Required action
The goal is a clean copy of all the data below, with pictures dropped and everything else retyped exactly.

Data

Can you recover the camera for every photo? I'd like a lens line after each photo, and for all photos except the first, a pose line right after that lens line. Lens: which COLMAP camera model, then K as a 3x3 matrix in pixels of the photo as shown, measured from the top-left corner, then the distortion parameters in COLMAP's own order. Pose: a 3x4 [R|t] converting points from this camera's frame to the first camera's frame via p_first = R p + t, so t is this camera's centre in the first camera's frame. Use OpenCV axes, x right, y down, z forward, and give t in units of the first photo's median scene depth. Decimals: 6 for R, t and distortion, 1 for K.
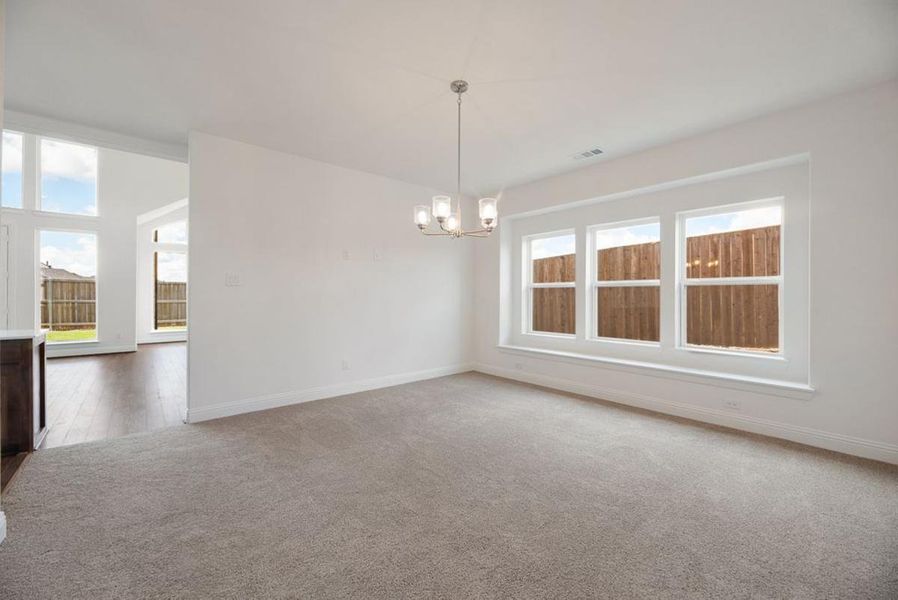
lens RADIAL K [[364.1, 0, 444.1], [0, 364.1, 308.4], [0, 0, 1]] dist [-0.000703, -0.000387]
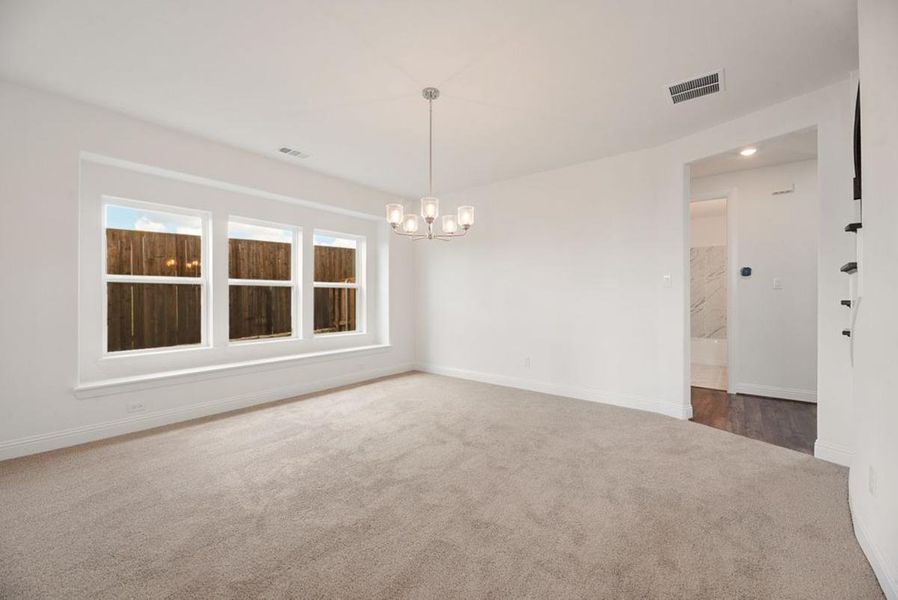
lens RADIAL K [[364.1, 0, 451.3], [0, 364.1, 296.9], [0, 0, 1]] dist [-0.000703, -0.000387]
pose [[-0.184912, -0.005801, 0.982738, -0.556929], [0.029811, 0.999489, 0.011509, -0.024346], [-0.982303, 0.031424, -0.184645, 0.641471]]
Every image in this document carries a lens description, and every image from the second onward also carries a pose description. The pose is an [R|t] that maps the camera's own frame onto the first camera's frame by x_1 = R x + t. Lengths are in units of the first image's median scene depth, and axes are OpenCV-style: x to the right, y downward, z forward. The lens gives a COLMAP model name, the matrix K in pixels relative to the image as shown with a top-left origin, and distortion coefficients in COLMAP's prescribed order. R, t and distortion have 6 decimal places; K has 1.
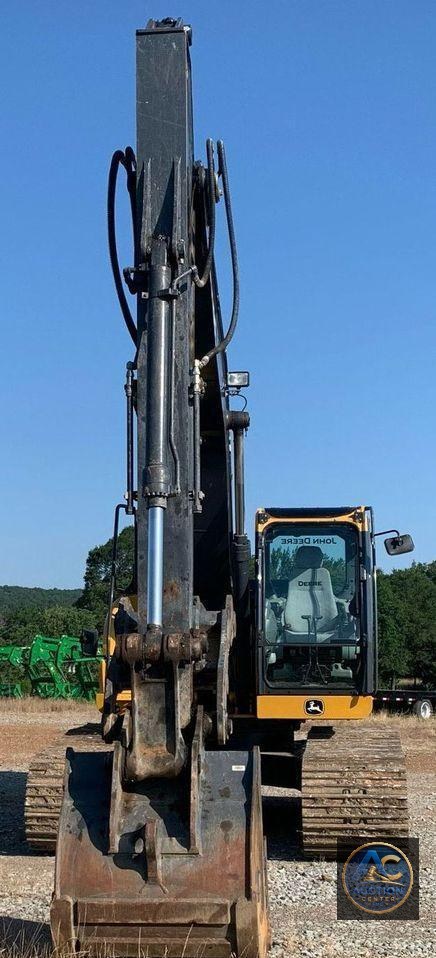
lens RADIAL K [[1336.8, 0, 155.0], [0, 1336.8, 524.7], [0, 0, 1]] dist [0.143913, -0.086842]
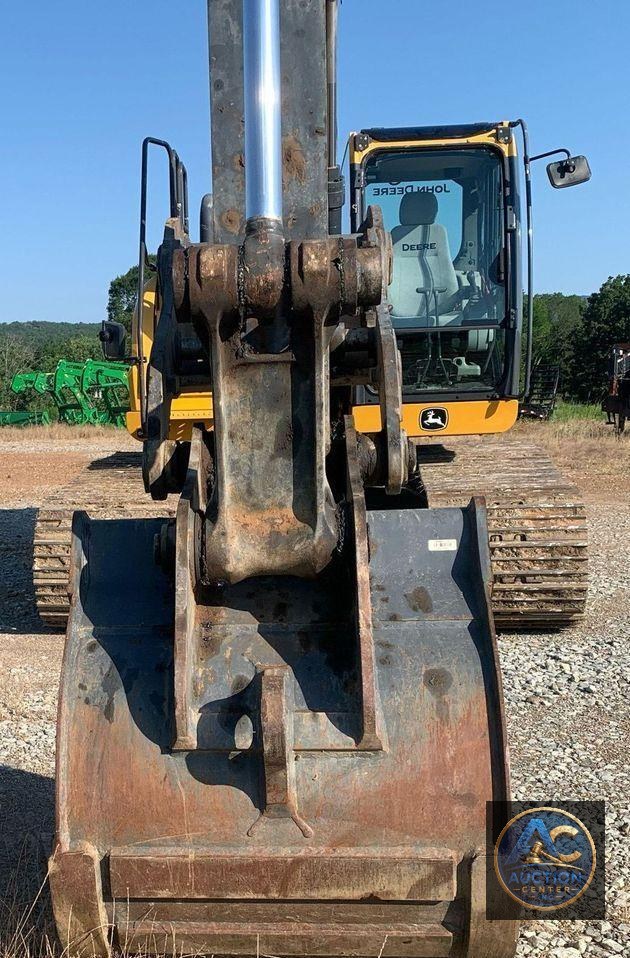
lens RADIAL K [[1210.3, 0, 166.1], [0, 1210.3, 579.9], [0, 0, 1]] dist [0.200934, -0.607322]
pose [[0.999482, -0.029536, -0.012802, -0.018982], [0.031819, 0.966744, 0.253760, 0.054851], [0.004881, -0.254036, 0.967182, 0.391286]]
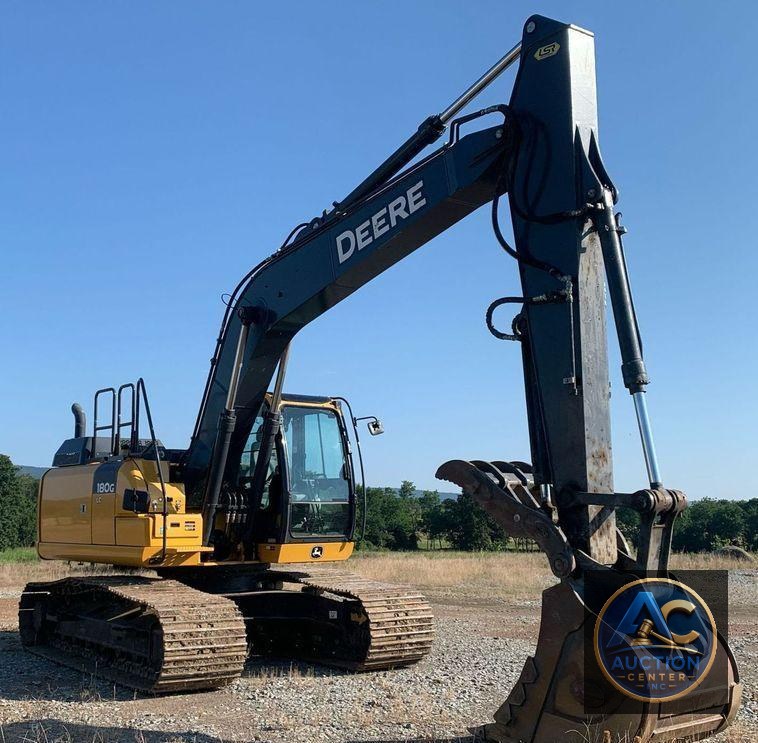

Exercise response
Can you recover the camera for every photo? I'd like a lens line after each photo, and for all photos except the first, a pose line right after that lens line. Lens: which COLMAP camera model, then K as a 3x3 matrix in pixels of the photo as shown, measured from the top-left corner, then the distortion parameters in COLMAP's own order. Pose: a 3x4 [R|t] converting points from this camera's frame to the first camera's frame via p_first = R p + t, so t is this camera's centre in the first camera's frame. Use OpenCV axes, x right, y down, z forward, and give t in units of the first photo's median scene depth. Decimals: 6 for R, t and distortion, 1 for K.
lens RADIAL K [[364.1, 0, 444.1], [0, 364.1, 308.4], [0, 0, 1]] dist [-0.000703, -0.000387]
lens RADIAL K [[364.1, 0, 451.3], [0, 364.1, 296.9], [0, 0, 1]] dist [-0.000703, -0.000387]
pose [[-0.184912, -0.005801, 0.982738, -0.556929], [0.029811, 0.999489, 0.011509, -0.024346], [-0.982303, 0.031424, -0.184645, 0.641471]]
Every image in this document carries a lens description, and every image from the second onward also carries a pose description. The pose is an [R|t] that maps the camera's own frame onto the first camera's frame by x_1 = R x + t. Lengths are in units of the first image's median scene depth, and axes are OpenCV-style: x to the right, y downward, z forward. The lens gives a COLMAP model name, the matrix K in pixels relative to the image as shown with a top-left origin, and distortion coefficients in COLMAP's prescribed order. R, t and distortion have 6 decimal places; K has 1.
lens RADIAL K [[1336.8, 0, 155.0], [0, 1336.8, 524.7], [0, 0, 1]] dist [0.143913, -0.086842]
lens RADIAL K [[1210.3, 0, 166.1], [0, 1210.3, 579.9], [0, 0, 1]] dist [0.200934, -0.607322]
pose [[0.999482, -0.029536, -0.012802, -0.018982], [0.031819, 0.966744, 0.253760, 0.054851], [0.004881, -0.254036, 0.967182, 0.391286]]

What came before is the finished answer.